Tell us a little about the rural community you live/work in:
I’m from Viper, Ky., a small, rural community in Central Appalachia. My family has lived at the head of the Left Fork of Maces Creek for five generations. Coal mining has historically run the economy, though not so much these days. Poverty rates, cancer rates, lung and heart disease rates, drug addiction rates are really high here. Access to good-quality health care is limited, though healthcare is a leading employer in the region. We are an oppressed people, both economically and socially, internally and externally, knowingly and unknowingly. But we are also a strong and resilient people who are proud of where we come from. And we are just now starting to truly reclaim our power and our economy from the forces that once controlled it, which is yielding some pretty amazing grassroots efforts to revive our communities and the people within them.
What are the pressing reproductive health issues you want to raise?
I want to write about where I’m from: Central Appalachia, Perry County, Viper. I want to lift up the stories of the women of this place and how, despite having little access to quality reproductive healthcare, they are still able to thrive. But also, how they are held back by this in distinct ways. I want to also write about what it means to be a lesbian in this place seeking reproductive health care that may or may not lead to actual reproduction.

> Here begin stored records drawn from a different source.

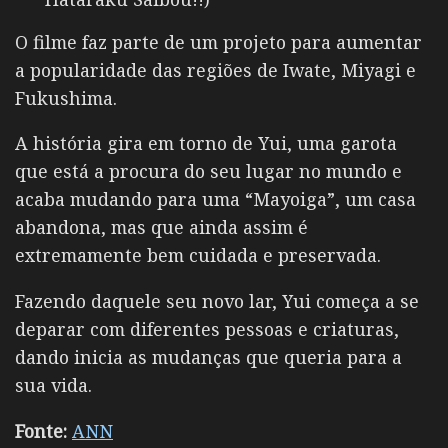
O filme faz parte de um projeto para aumentar
a popularidade das regiões de Iwate, Miyagi e
Fukushima.
A história gira em torno de Yui, uma garota
que está a procura do seu lugar no mundo e
acaba mudando para uma “Mayoiga”, um casa
abandona, mas que ainda assim é
extremamente bem cuidada e preservada.
Fazendo daquele seu novo lar, Yui começa a se
deparar com diferentes pessoas e criaturas,
dando inicia as mudanças que queria para a
sua vida.
Fonte:
ANN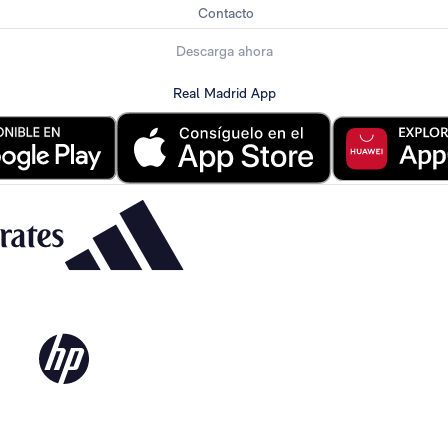
Contacto
Descarga ahora
Real Madrid App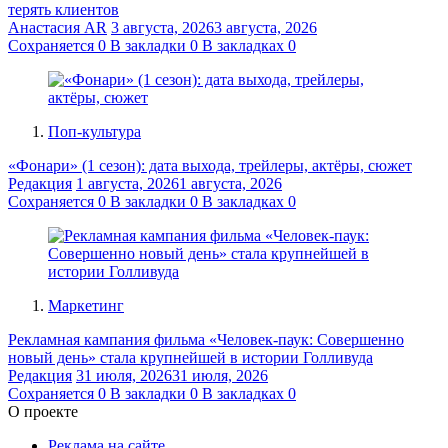
терять клиентов
Анастасия AR
3 августа, 2026
3 августа, 2026
Сохраняется
0
В закладки
0
В закладках
0
Поп-культура
«Фонари» (1 сезон): дата выхода, трейлеры, актёры, сюжет
Редакция
1 августа, 2026
1 августа, 2026
Сохраняется
0
В закладки
0
В закладках
0
Маркетинг
Рекламная кампания фильма «Человек-паук: Совершенно
новый день» стала крупнейшей в истории Голливуда
Редакция
31 июля, 2026
31 июля, 2026
Сохраняется
0
В закладки
0
В закладках
0
О проекте
Реклама на сайте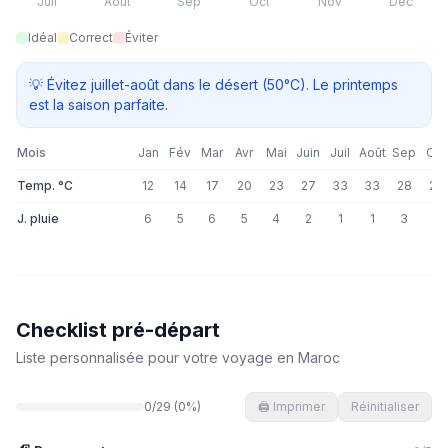
Juil
Août
Sep
Oct
Nov
Déc
Idéal
Correct
Éviter
💡
Évitez juillet-août dans le désert (50°C). Le printemps
est la saison parfaite.
Mois
Jan
Fév
Mar
Avr
Mai
Juin
Juil
Août
Sep
Oct
Temp. °C
12
14
17
20
23
27
33
33
28
22
J. pluie
6
5
6
5
4
2
1
1
3
5
Checklist pré-départ
Liste personnalisée pour votre voyage en
Maroc
0
/
29
(
0
%)
🖨️ Imprimer
Réinitialiser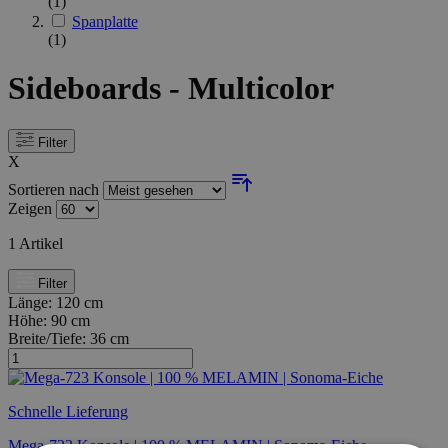
(1)
Spanplatte
(1)
Sideboards - Multicolor
Filter
X
Sortieren nach
Zeigen
1
Artikel
Filter
Länge:
120 cm
Höhe:
90 cm
Breite/Tiefe:
36 cm
Schnelle Lieferung
Mega-723 Konsole | 100 % MELAMIN | Sonoma-Eiche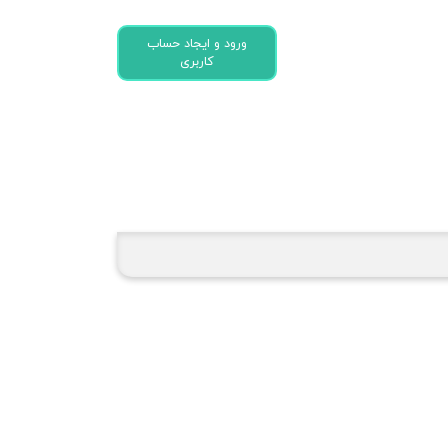
ورود و ایجاد حساب
کاربری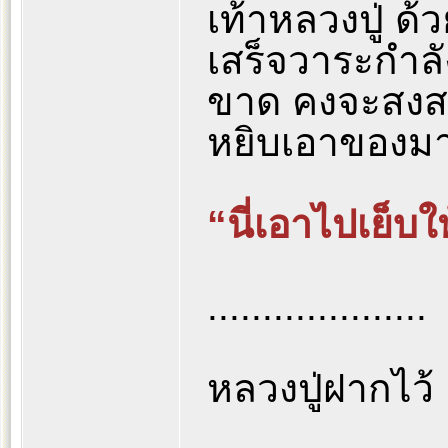
เท้าหลวงปู่ ด้
เสร็จวาระกำลั
ขาด คงจะสงสา
หยิบเอาของมายื
“นี่เอาไปเย็บให
....................
หลวงปู่ฝากไว้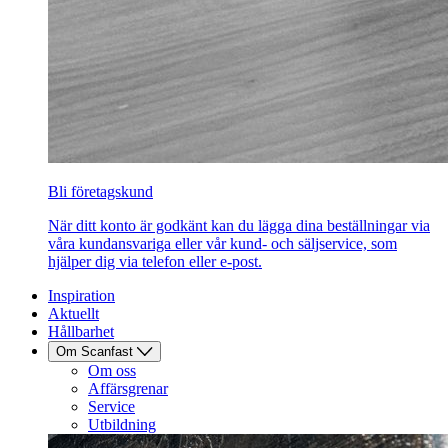
Bli företagskund
När ditt konto är godkänt kan du lägga dina beställningar via
våra kundansvariga eller vår kund- och säljservice, som
hjälper dig via telefon eller e-post.
Inspiration
Aktuellt
Hållbarhet
Om Scanfast
Om oss
Affärsgrenar
Service
Utbildning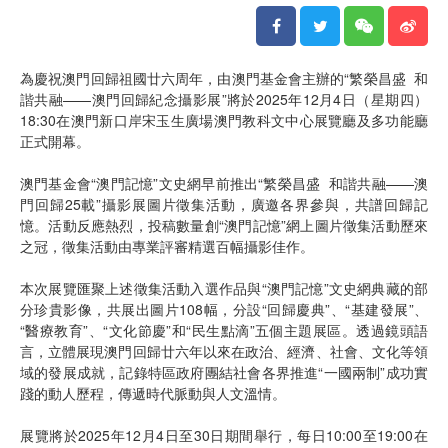
為慶祝澳門回歸祖國廿六周年，由澳門基金會主辦的“繁榮昌盛 和
諧共融——澳門回歸紀念攝影展”將於2025年12月4日（星期四）
18:30在澳門新口岸宋玉生廣場澳門教科文中心展覽廳及多功能廳
正式開幕。
澳門基金會“澳門記憶”文史網早前推出“繁榮昌盛 和諧共融——澳
門回歸25載”攝影展圖片徵集活動，廣邀各界參與，共譜回歸記
憶。活動反應熱烈，投稿數量創“澳門記憶”網上圖片徵集活動歷來
之冠，徵集活動由專業評審精選百幅攝影佳作。
本次展覽匯聚上述徵集活動入選作品與“澳門記憶”文史網典藏的部
分珍貴影像，共展出圖片108幅，分設“回歸慶典”、“基建發展”、
“醫療教育”、“文化節慶”和“民生點滴”五個主題展區。透過鏡頭語
言，立體展現澳門回歸廿六年以來在政治、經濟、社會、文化等領
域的發展成就，記錄特區政府團結社會各界推進“一國兩制”成功實
踐的動人歷程，傳遞時代脈動與人文溫情。
展覽將於2025年12月4日至30日期間舉行，每日10:00至19:00在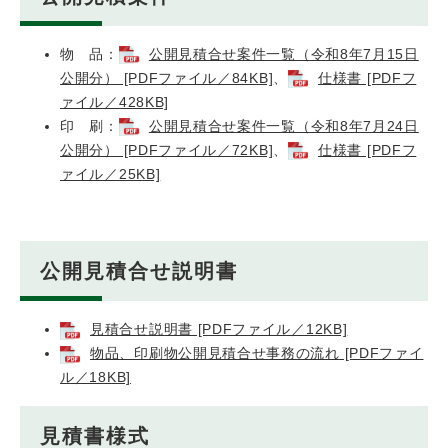
物 品：
公開見積合せ案件一覧（令和8年7月15日
公開分） [PDFファイル／84KB]
、
仕様書 [PDFフ
ァイル／428KB]
印 刷：
公開見積合せ案件一覧（令和8年7月24日
公開分） [PDFファイル／72KB]
、
仕様書 [PDFフ
ァイル／25KB]
公開見積合せ説明書
見積合せ説明書 [PDFファイル／12KB]
物品、印刷物公開見積合せ事務の流れ [PDFファイ
ル／18KB]
見積書様式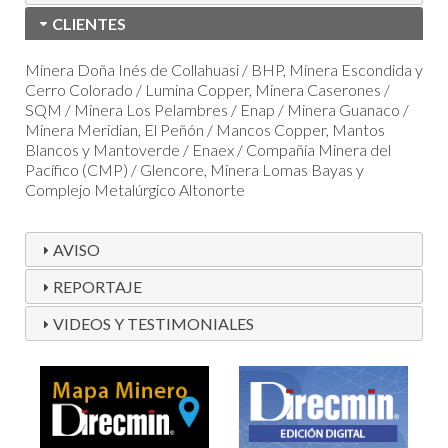
CLIENTES
Minera Doña Inés de Collahuasi / BHP, Minera Escondida y
Cerro Colorado / Lumina Copper, Minera Caserones /
SQM / Minera Los Pelambres / Enap / Minera Guanaco /
Minera Meridian, El Peñón / Mancos Copper, Mantos
Blancos y Mantoverde / Enaex / Compañía Minera del
Pacífico (CMP) / Glencore, Minera Lomas Bayas y
Complejo Metalúrgico Altonorte
AVISO
REPORTAJE
VIDEOS Y TESTIMONIALES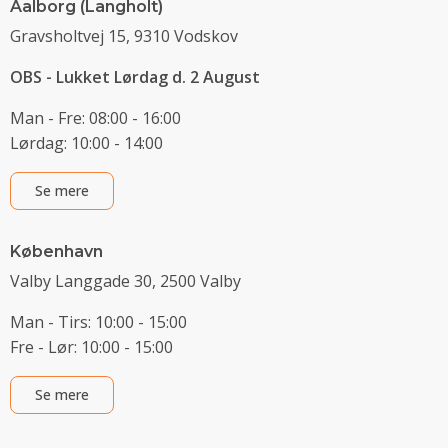
Aalborg (Langholt)
Gravsholtvej 15, 9310 Vodskov
OBS - Lukket Lørdag d. 2 August
Man - Fre: 08:00 - 16:00
Lørdag: 10:00 - 14:00
Se mere
København
Valby Langgade 30, 2500 Valby
Man - Tirs: 10:00 - 15:00
Fre - Lør: 10:00 - 15:00
Se mere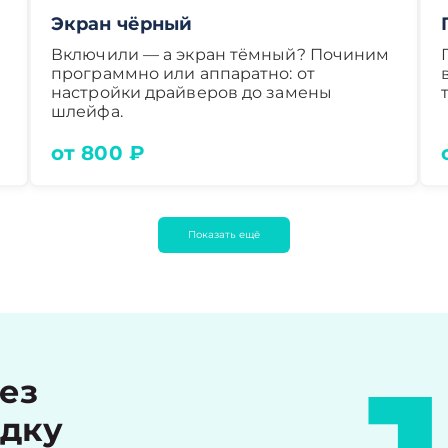
Экран чёрный
Включили — а экран тёмный? Починим
программно или аппаратно: от
настройки драйверов до замены
шлейфа.
от 800 ₽
Показать ещё
рез
идку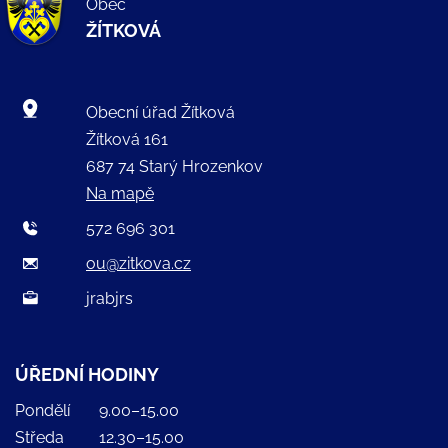
Obec
ŽÍTKOVÁ
Obecní úřad Žítková
Žítková 161
687 74 Starý Hrozenkov
Na mapě
572 696 301
ou@zitkova.cz
jrabjrs
ÚŘEDNÍ HODINY
Pondělí
9.00–15.00
Středa
12.30–15.00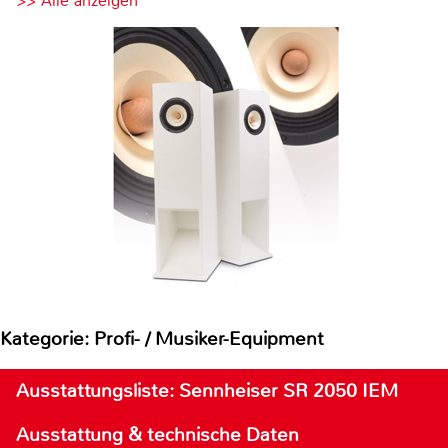
>> Alle anzeigen
Kategorie: Profi- / Musiker-Equipment
Ausstattungsliste: Sennheiser SR 2050 IEM
Ausstattung & technische Daten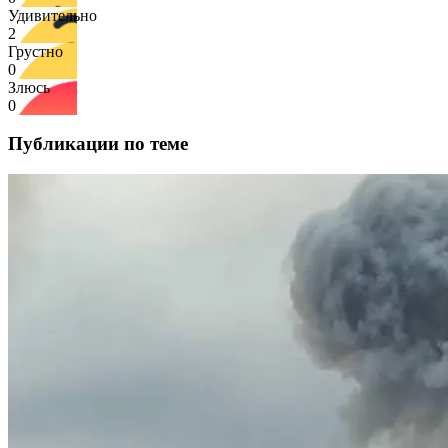
Удивительно
2
Грустно
0
Злюсь
0
Публикации по теме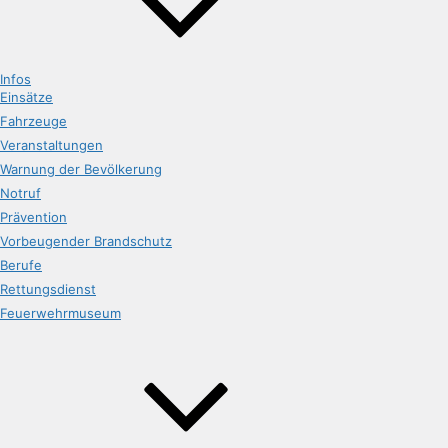
Infos
Einsätze
Fahrzeuge
Veranstaltungen
Warnung der Bevölkerung
Notruf
Prävention
Vorbeugender Brandschutz
Berufe
Rettungsdienst
Feuerwehrmuseum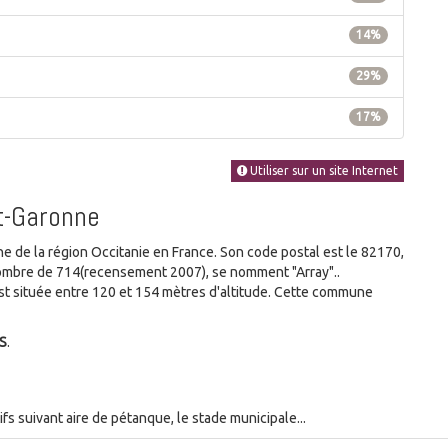
14%
29%
17%
Utiliser sur un site Internet
t-Garonne
de la région Occitanie en France. Son code postal est le 82170,
u nombre de 714(recensement 2007), se nomment "Array"..
t située entre 120 et 154 mètres d'altitude. Cette commune
S
.
s suivant aire de pétanque, le stade municipale...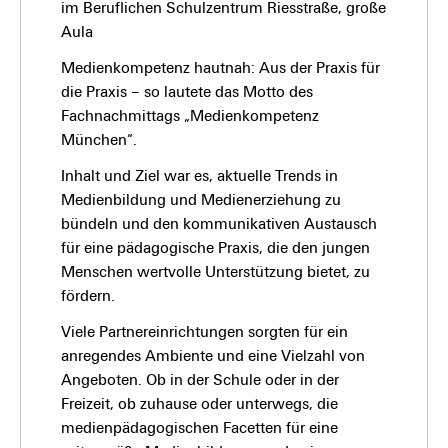
im Beruflichen Schulzentrum Riesstraße, große
Aula
Medienkompetenz hautnah: Aus der Praxis für
die Praxis – so lautete das Motto des
Fachnachmittags „Medienkompetenz
München“.
Inhalt und Ziel war es, aktuelle Trends in
Medienbildung und Medienerziehung zu
bündeln und den kommunikativen Austausch
für eine pädagogische Praxis, die den jungen
Menschen wertvolle Unterstützung bietet, zu
fördern.
Viele Partnereinrichtungen sorgten für ein
anregendes Ambiente und eine Vielzahl von
Angeboten. Ob in der Schule oder in der
Freizeit, ob zuhause oder unterwegs, die
medienpädagogischen Facetten für eine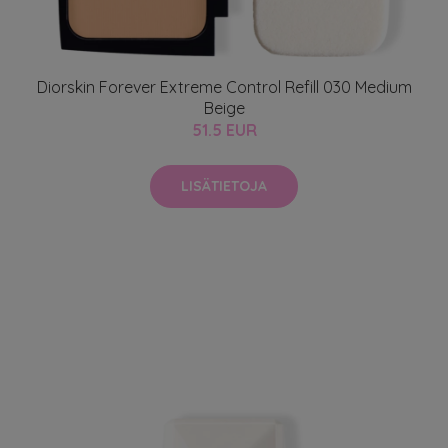
Diorskin Forever Extreme Control Refill 030 Medium
Beige
51.5 EUR
LISÄTIETOJA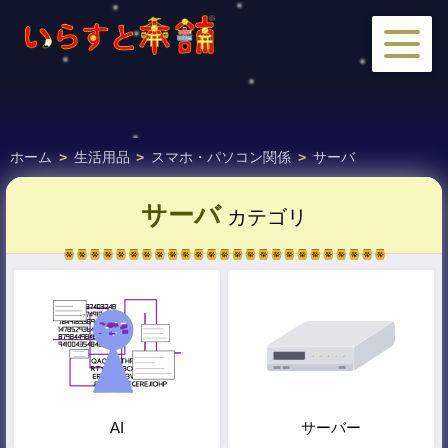
ホーム
>
生活用品
>
スマホ・パソコン関係
>
サーバ
サーバ
カテゴリ
AI
サーバー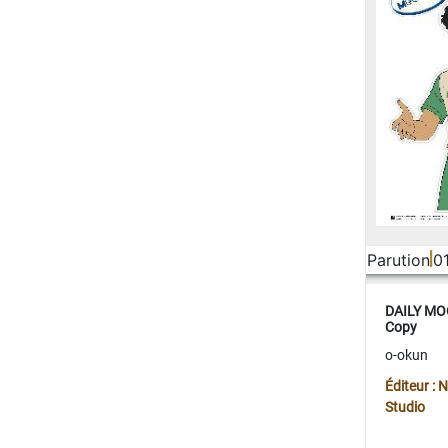
Parution
0
DAILY MOO
Copy
o-okun
Éditeur :
Studio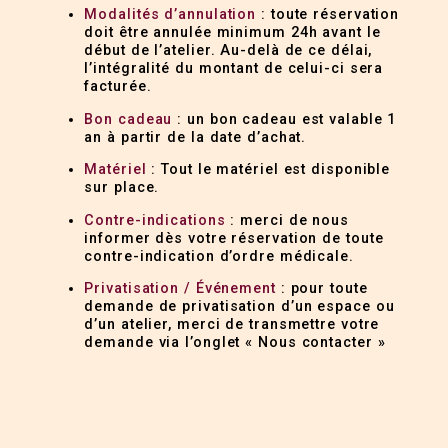
Modalités d’annulation
: toute réservation
doit être annulée minimum 24h avant le
début de l’atelier. Au-delà de ce délai,
l’intégralité du montant de celui-ci sera
facturée.
Bon cadeau
: un bon cadeau est valable 1
an à partir de la date d’achat.
Matériel
: Tout le matériel est disponible
sur place.
Contre-indications
: merci de nous
informer dès votre réservation de toute
contre-indication d’ordre médicale.
Privatisation / Événement
: pour toute
demande de privatisation d’un espace ou
d’un atelier, merci de transmettre votre
demande via l’onglet « Nous contacter »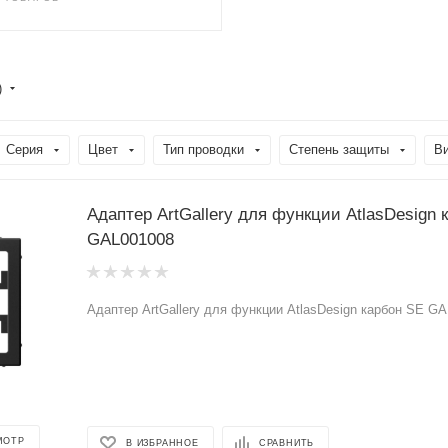
)
Серия
Цвет
Тип проводки
Степень защиты
В
Адаптер ArtGallery для функции AtlasDesign 
GAL001008
Адаптер ArtGallery для функции AtlasDesign карбон SE G
МОТР
В ИЗБРАННОЕ
СРАВНИТЬ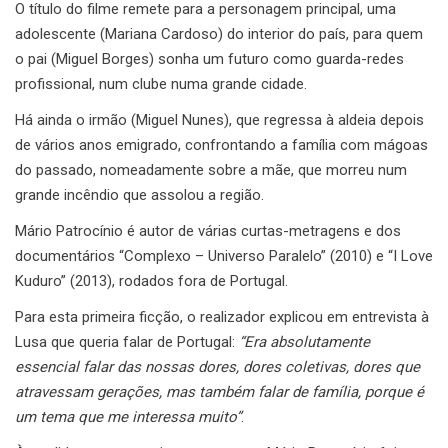
O título do filme remete para a personagem principal, uma
adolescente (Mariana Cardoso) do interior do país, para quem
o pai (Miguel Borges) sonha um futuro como guarda-redes
profissional, num clube numa grande cidade.
Há ainda o irmão (Miguel Nunes), que regressa à aldeia depois
de vários anos emigrado, confrontando a família com mágoas
do passado, nomeadamente sobre a mãe, que morreu num
grande incêndio que assolou a região.
Mário Patrocínio é autor de várias curtas-metragens e dos
documentários “Complexo – Universo Paralelo” (2010) e “I Love
Kuduro” (2013), rodados fora de Portugal.
Para esta primeira ficção, o realizador explicou em entrevista à
Lusa que queria falar de Portugal:
“Era absolutamente
essencial falar das nossas dores, dores coletivas, dores que
atravessam gerações, mas também falar de família, porque é
um tema que me interessa muito”
.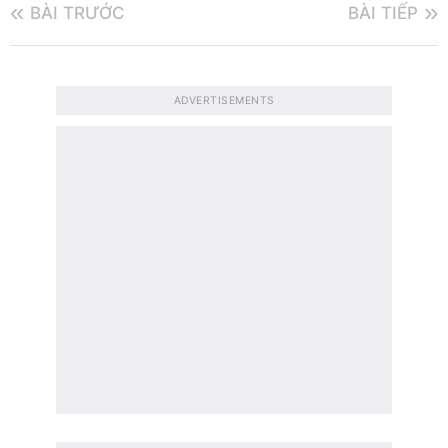
BÀI TRƯỚC
BÀI TIẾP
ADVERTISEMENTS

There are nuances to that that women who don’t identify as lesbian do not experience.
What’s your favorite book?
Right now, it’s “Prairie Silence.”
Where do you most want to travel, but have never been?
What does your perfect day look like?
Time back home on Left Fork with my family, which includes my Partner, Courtney, my dog, Poppyseed, my Mom, Dad, Brother, Sister-in-Law, and two nephews. Porch-sitting, eating good food, swapping good stories, laughing a lot, hearing the mountains living around me – that’s my perfect day.